I used to be able to read the micro printing on $100 bills, but not past 40, I can see it, I can't read it.
I have astigmatism also, always suffered with it. I was one of those goofy looking guys with the headband & monocular on the firing line...
Don't know what you call it, not an eye doctor. No MD or DO behind my name.
I did notice the glacier glasses we wore to stop snow blindness had a bunch of pinholes in sheet metal for lenses and I often didn't need my rather strong glasses when I was in my 20s.
Couldn't see long distance, but it cleared up 50-75 yards in front of me pretty well.
It might be the same effect, don't know, didn't connect the dots back then.
I've spent a lot of time on Field Of View, but never considered Depth Of View past focus.
Might be why I'm better with a spotting scope than a camera.

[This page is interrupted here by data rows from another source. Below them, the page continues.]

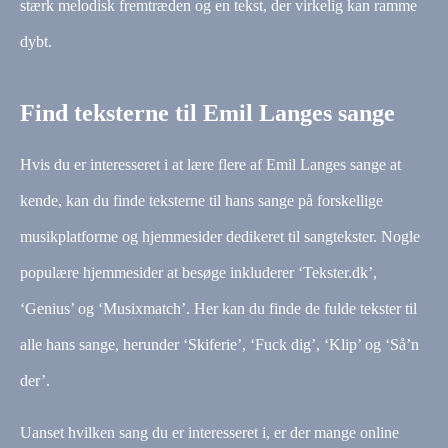
stærk melodisk fremtræden og en tekst, der virkelig kan ramme
dybt.
Find teksterne til Emil Langes sange
Hvis du er interesseret i at lære flere af Emil Langes sange at
kende, kan du finde teksterne til hans sange på forskellige
musikplatforme og hjemmesider dedikeret til sangtekster. Nogle
populære hjemmesider at besøge inkluderer ‘Tekster.dk’,
‘Genius’ og ‘Musixmatch’. Her kan du finde de fulde tekster til
alle hans sange, herunder ‘Skiferie’, ‘Fuck dig’, ‘Klip’ og ‘Så’n
der’.
Uanset hvilken sang du er interesseret i, er der mange online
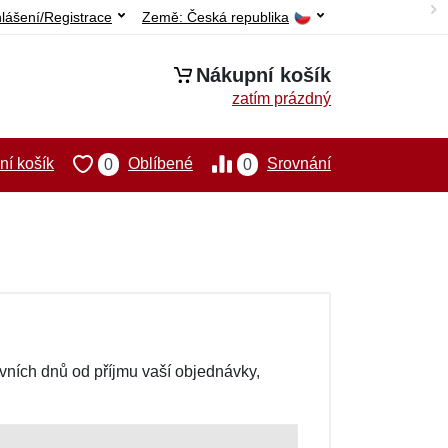
hlášení/Registrace
Země:
Česká republika
Nákupní košík
zatím prázdný
í košík
Oblíbené
Srovnání
0
0
ovních dnů od příjmu vaší objednávky,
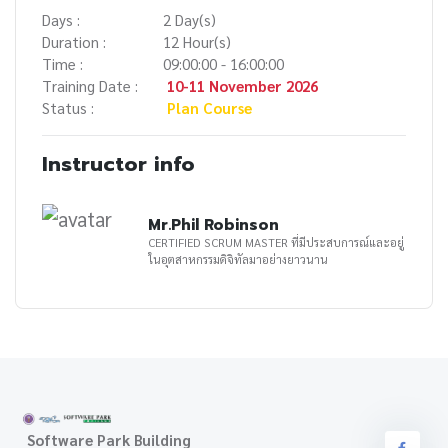
Days :
2 Day(s)
Duration :
12 Hour(s)
Time :
09:00:00 - 16:00:00
Training Date :
10-11 November 2026
Status :
Plan Course
Instructor info
Mr.Phil Robinson
CERTIFIED SCRUM MASTER ที่มีประสบการณ์และอยู่
ในอุตสาหกรรมดิจิทัลมาอย่างยาวนาน
Software Park Building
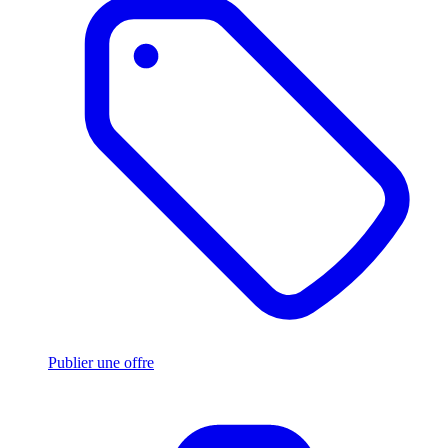
Publier une offre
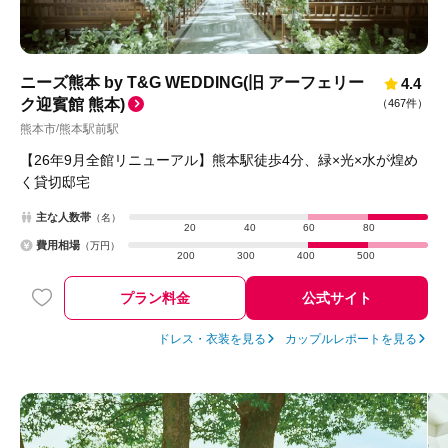
ニーズ熊本 by T&G WEDDING(旧 アーフェリー
4.4
ク迎賓館 熊本)
（
467件
）
熊本市
熊本駅前駅
/
【26年9月全館リニューアル】熊本駅徒歩4分、緑×光×水が煌め
く貸切邸宅
主な人数帯
（名）
20
40
60
80
費用相場
（万円）
200
300
400
500
プラン料金
公式サイト
ドレス・衣装を見る
カップルレポートを見る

(Never taken pictures of my fingers, my feet, etc with a spotting scope...
)
You guys mull it over, the only way I can explain it is I used to have a particularly clear sight picture with open sights, I don't anymore, and as the eye doctor predicted, it happened right at my 40th birthday.
That's when I went on a tear buying high powered optics, which screwed with my field of view and I was often looking for a corrective rear ocular lense.
Lower powered optics, which I use the most of now, give my Field Of View back, and don't require corrective ocular lenses most times, and I switched to aperture rear sights.
I can't stress enough making the rifle FIT YOU!
The fad right now is for the flat back 'Black' rifles, but you will hit a lot more shots when your fundamentals are correct, and that means getting that comfortable, natural cheek weld with a correctly adjusted stock, getting that eye on level with your chosen sights.
As for iron sights, I vote Yes on anything but a bench queen.